Ainda assim, comenta o jornal, “muitas pessoas comemoraram as ações vigorosas do órgão como um sinal animador de que as coisas estão mudando”. “Até mesmo o presidente, após apoiar os esforços do irmão para se desvencilhar de acusações, elogiou a Polícia Federal por ‘realizar um papel exemplar’”, diz o texto.

Outros destaques da imprensa internacional

Reportagem do diário argentino La Nación nesta segunda-feira afirma que a valorização do real em relação ao dólar vem provocando a transferência de investimentos externos que antes eram destinados ao Brasil para a Argentina.

“A apreciação do real brasileiro frente ao dólar e o resto das moedas impulsiona a chegada de novos investimentos ao mercado local, não só para substituir a importação de produtos do Brasil, mas também para conquistar novos mercados regionais nos quais os fabricantes do sócio maior do Mercosul perderam competitividade”, diz o jornal.

A reportagem comenta que a situação é inversa à verificada há pouco menos de dez anos, quando a cotação do peso argentino estava fixa em um dólar e o Brasil havia acabado de desvalorizar sua moeda, levando muitas fábricas a deixarem a Argentina para se instalar no Brasil.

Segundo o jornal, os setores beneficiados pelo aumento de investimentos na Argentina incluem fabricantes de TV, geladeiras, autopeças, têxteis e vinícolas.

Violência no Rio

Outro diário argentino, o Clarín, traz em sua edição desta segunda-feira uma reportagem relatando os constantes episódios de violência no Complexo do Alemão, no Rio de Janeiro, “que vive sob a pressão de um cerco sem trégua de quase 400 homens da Força Nacional e da polícia carioca”.

Segundo a reportagem, os cerca de 300 mil moradores do complexo que reúne 12 favelas vivem sob o medo dos narcotraficantes que dominam a região, mas também não se sentem protegidos com a presença da Força Nacional.

“A repressão até agora não trouxe nenhuma solução. Enquanto os agentes mantêm o bairro sitiado, os traficantes constroem barricadas para evitar que eles entrem. Os mais afetados são as crianças da favela”, relata o jornal.

Segundo a reportagem, “desde 2 de maio, quando começaram os conflitos armados entre traficantes e policiais, as aulas foram suspensas nas seis escolas do complexo”.

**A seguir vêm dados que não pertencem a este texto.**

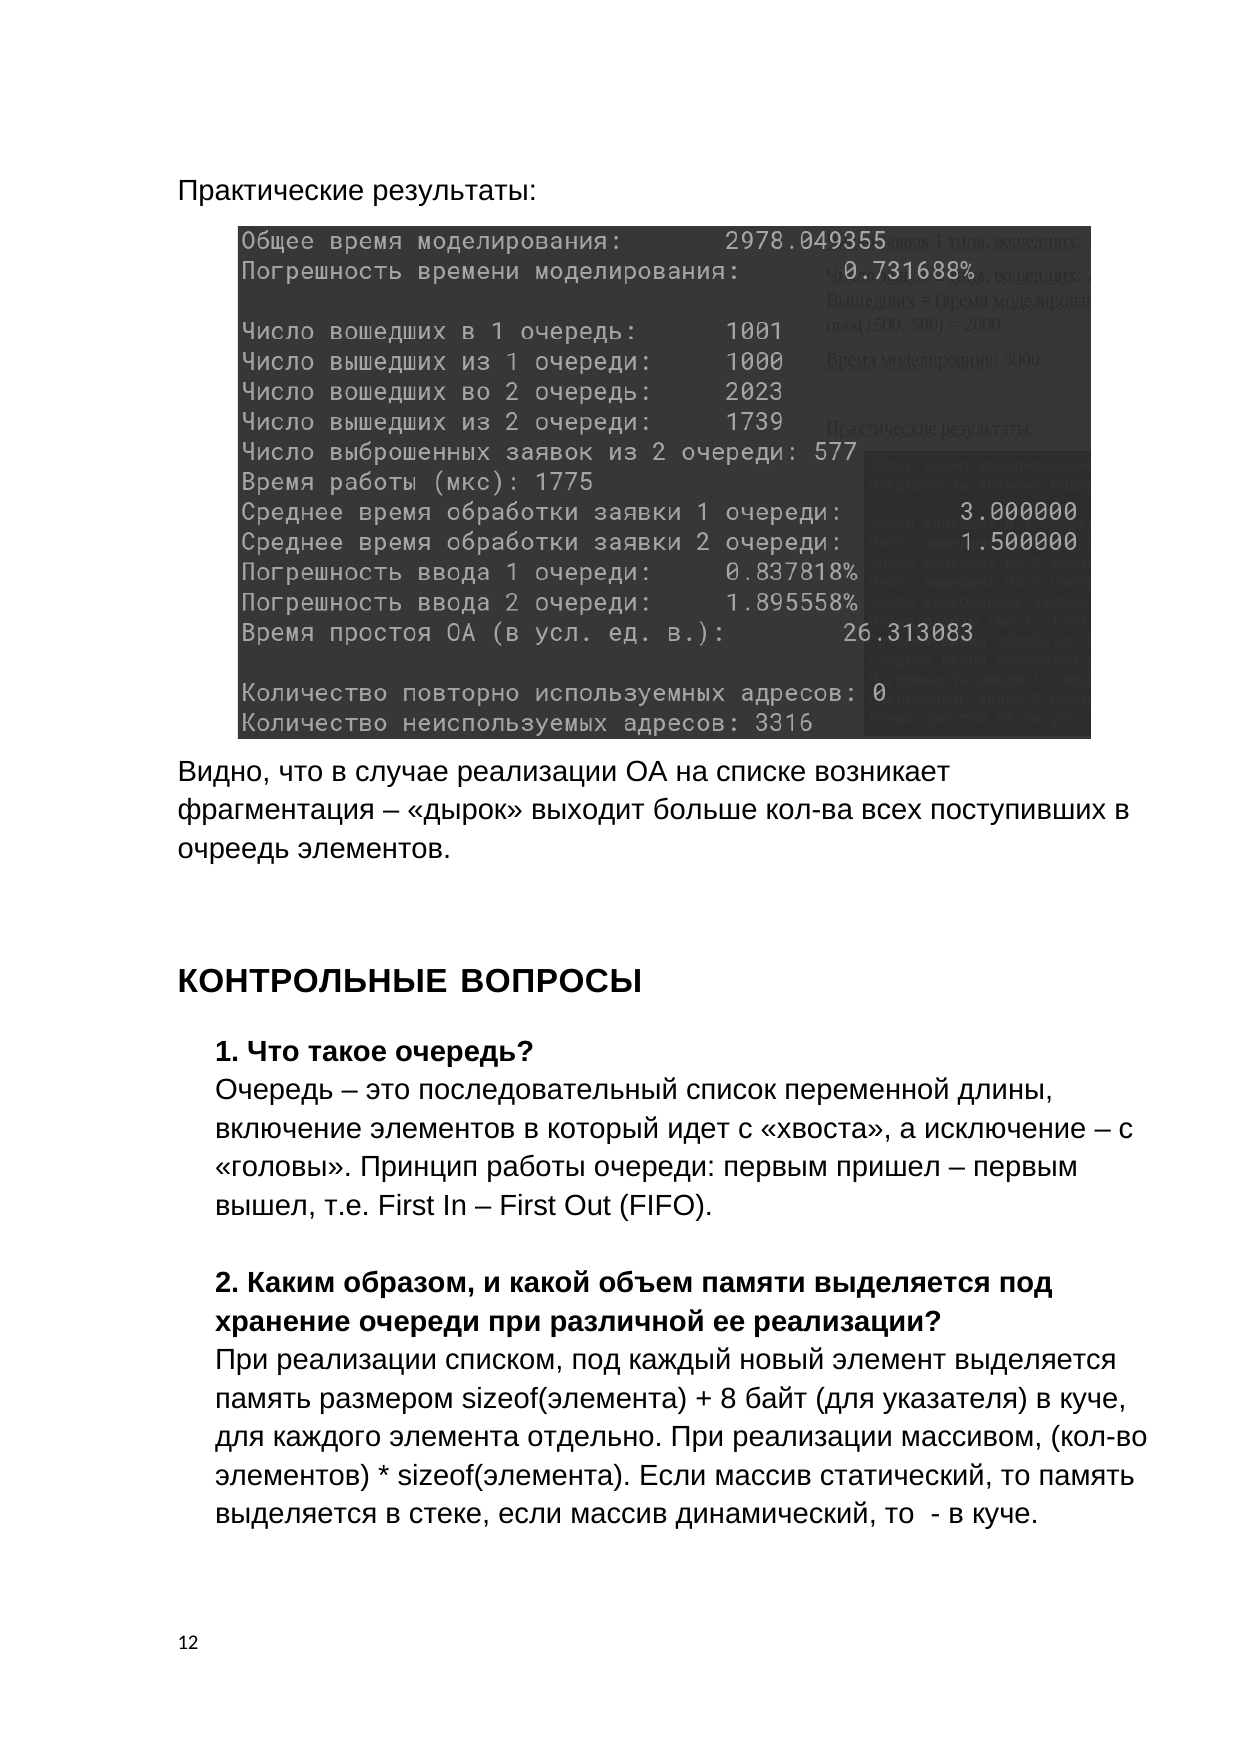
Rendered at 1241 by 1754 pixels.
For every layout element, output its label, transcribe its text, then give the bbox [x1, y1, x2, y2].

text Практические результаты: [177, 173, 1152, 207]
list 2. Каким образом, и какой объем памяти выделяется под хранение очереди при различной ее реализации? При реализации списком, под каждый новый элемент выделяется память размером sizeof(элемента) + 8 байт (для указателя) в куче, для каждого элемента отдельно. При реализации массивом, (кол-во элементов) * sizeof(элемента). Если массив статический, то память выделяется в стеке, если массив динамический, то - в куче. [215, 1265, 1152, 1530]
subtitle контрольные вопросы [177, 954, 1152, 1002]
list 1. Что такое очередь? Очередь – это последовательный список переменной длины, включение элементов в который идет с «хвоста», а исключение – с «головы». Принцип работы очереди: первым пришел – первым вышел, т.е. First In – First Out (FIFO). [215, 1034, 1152, 1222]
text Видно, что в случае реализации ОА на списке возникает фрагментация – «дырок» выходит больше кол-ва всех поступивших в очреедь элементов. [177, 754, 1152, 864]
picture [237, 226, 1091, 739]
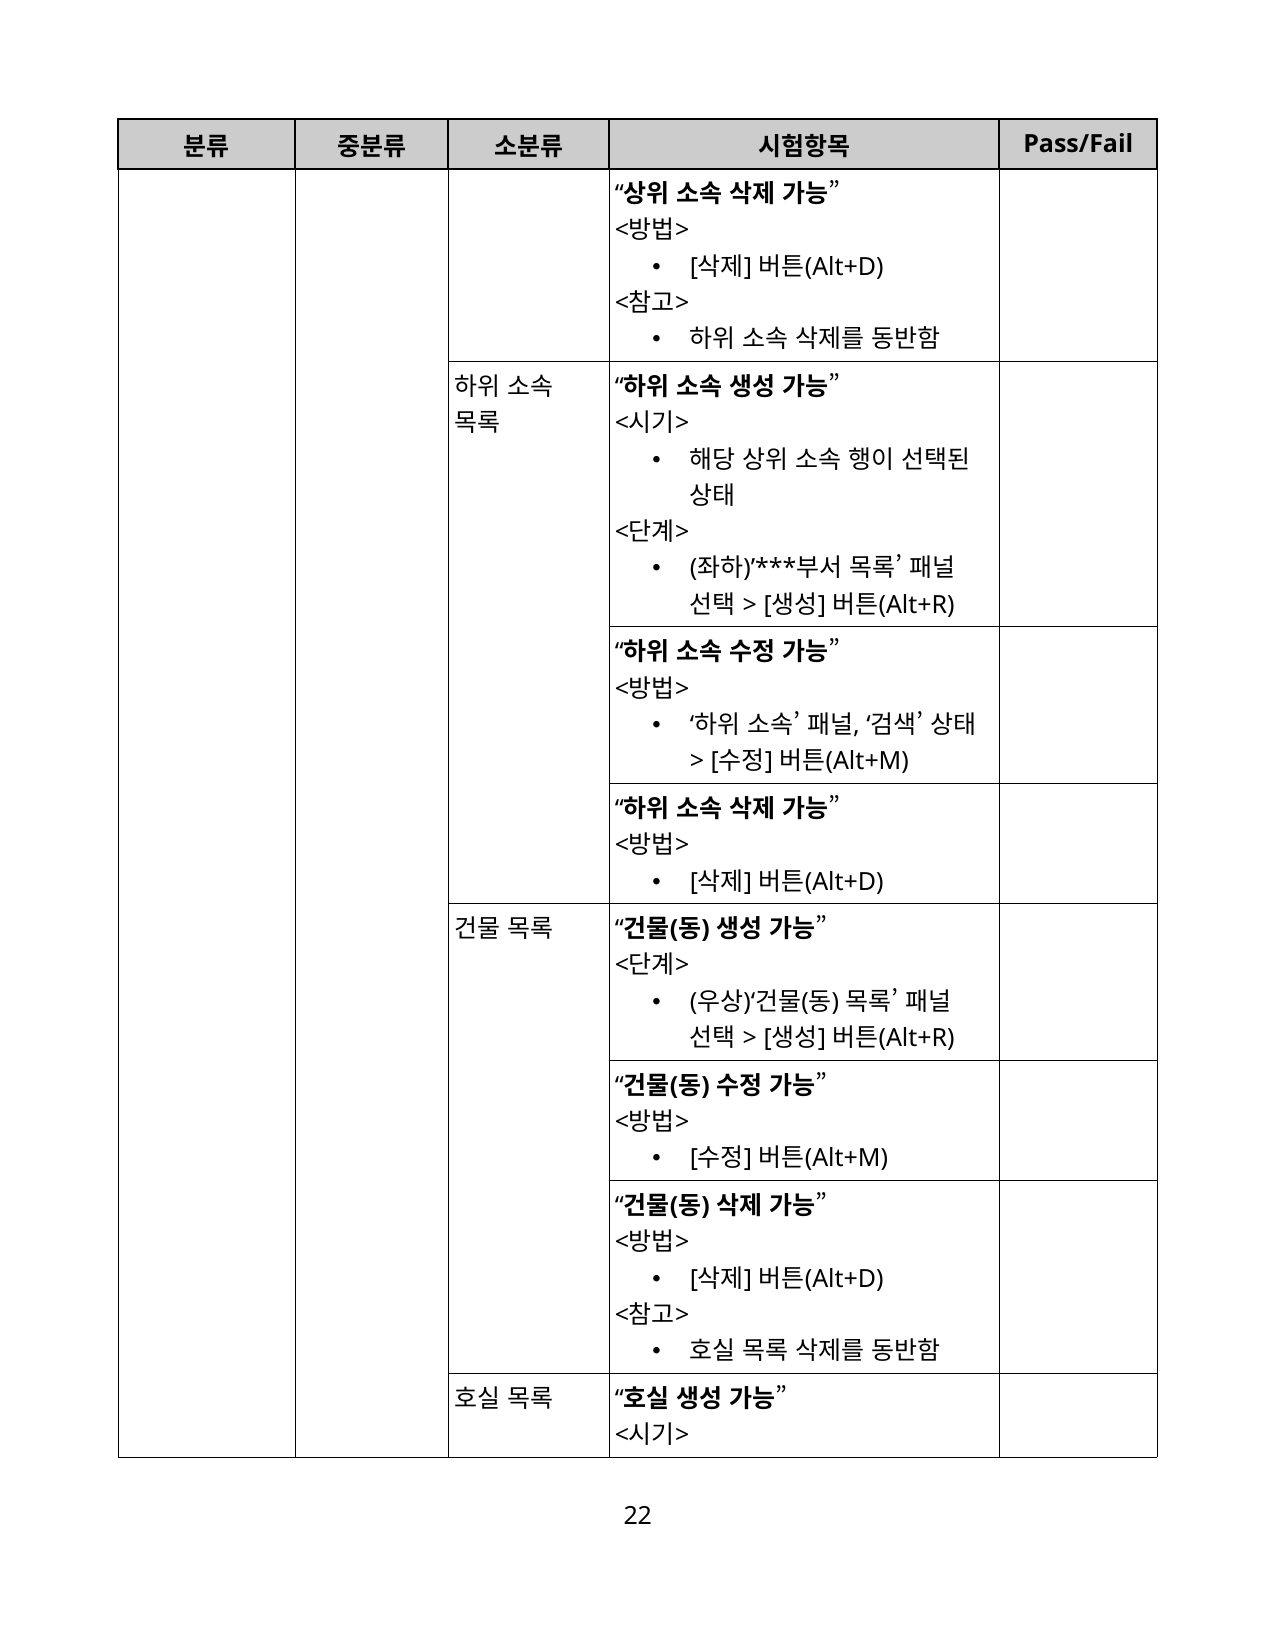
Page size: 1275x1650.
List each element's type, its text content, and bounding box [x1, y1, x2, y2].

table_cell [1000, 627, 1157, 783]
table_header Pass/Fail [1000, 120, 1156, 168]
table_cell “건물(동) 생성 가능” <단계> (우상)‘건물(동) 목록’ 패널 선택 > [생성] 버튼(Alt+R) [610, 904, 999, 1059]
table_cell 호실 목록 [449, 1374, 609, 1457]
table_cell “하위 소속 생성 가능” <시기> 해당 상위 소속 행이 선택된 상태 <단계> (좌하)’***부서 목록’ 패널 선택 > [생성] 버튼(Alt+R) [610, 362, 999, 626]
table_cell [1000, 784, 1157, 903]
table_header 분류 [119, 120, 294, 168]
table_cell [119, 170, 295, 1457]
table_cell [1000, 1061, 1157, 1180]
table_cell “하위 소속 수정 가능” <방법> ‘하위 소속’ 패널, ‘검색’ 상태 > [수정] 버튼(Alt+M) [610, 627, 999, 783]
table_header 소분류 [449, 120, 608, 168]
table_cell [1000, 362, 1157, 626]
table_cell [1000, 904, 1157, 1059]
table_cell [296, 170, 448, 1457]
table_cell [1000, 1374, 1157, 1457]
table_cell [449, 170, 609, 361]
table_cell “하위 소속 삭제 가능” <방법> [삭제] 버튼(Alt+D) [610, 784, 999, 903]
table_header 중분류 [296, 120, 447, 168]
table_header 시험항목 [610, 120, 998, 168]
table_cell [1000, 170, 1157, 361]
table_cell “건물(동) 수정 가능” <방법> [수정] 버튼(Alt+M) [610, 1061, 999, 1180]
table_cell “상위 소속 삭제 가능” <방법> [삭제] 버튼(Alt+D) <참고> 하위 소속 삭제를 동반함 [610, 170, 999, 361]
table_cell “호실 생성 가능” <시기> 해당 건물(동) 행이 목록에서 선택된 상태 <단계> (우하)’***호실 목록’ 패널 선택 > [생성] 버튼(Alt+R) [610, 1374, 999, 1457]
table_cell [1000, 1181, 1157, 1373]
table_cell “건물(동) 삭제 가능” <방법> [삭제] 버튼(Alt+D) <참고> 호실 목록 삭제를 동반함 [610, 1181, 999, 1373]
table_cell 하위 소속 목록 [449, 362, 609, 903]
table_cell 건물 목록 [449, 904, 609, 1373]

O jornal diz que “as crianças se tornam reféns do medo, e isso acaba prejudicando sua capacidade de aprendizagem”. “Assim se reproduzem as condições que vão gerar no futuro jovens sem especialização nem perspectivas de trabalho, aos quais resta como quase única alternativa o roubo ou a entrada no tráfico”.

MST muda imagem

O 5º Congresso do Movimento dos Trabalhadores Sem-Terra (MST), realizado na semana passada em Brasília, voltou a ser tema de reportagem nesta segunda-feira no diário espanhol El País, que afirma que o grupo optou “por uma mudança de imagem”.

“Os dirigentes do MST deixaram claro que o movimento ‘vai mudar radicalmente nos próximos meses’, nas palavras de seu principal dirigente, João Pedro Stédile, que chegou a admitir que a luta para ocupar terras e reparti-las entre os trabalhadores rurais fracassou e que o modelo atual de reforma agrária, sonhado durante 20 anos pelo MST, já não serve, porque, em sua opinião, contribuiu para ‘aumentar a pobreza, porque faveliza o campo’”, relata o jornal.

A reportagem observa ainda que “Stedile explicou no congresso que os Sem-Terra não podem competir com a indústria agropecuária, que no ano passado exportou US$ 49,9 bilhões, uma cifra recorde para o setor”.

“O certo é que o MST vem em crise há tempos. Enquanto o Brasil se modernizava e chegava ao poder um aliado, o ex-sindicalista Lula, o MST continuou defendendo suas velhas idéias, incapaz de abandonar os lemas marxistas e apegado à nostalgia da revolução proletária em um país cuja política econômica, propiciada pelo próprio Lula, é cada dia mais neoliberal”, diz a reportagem.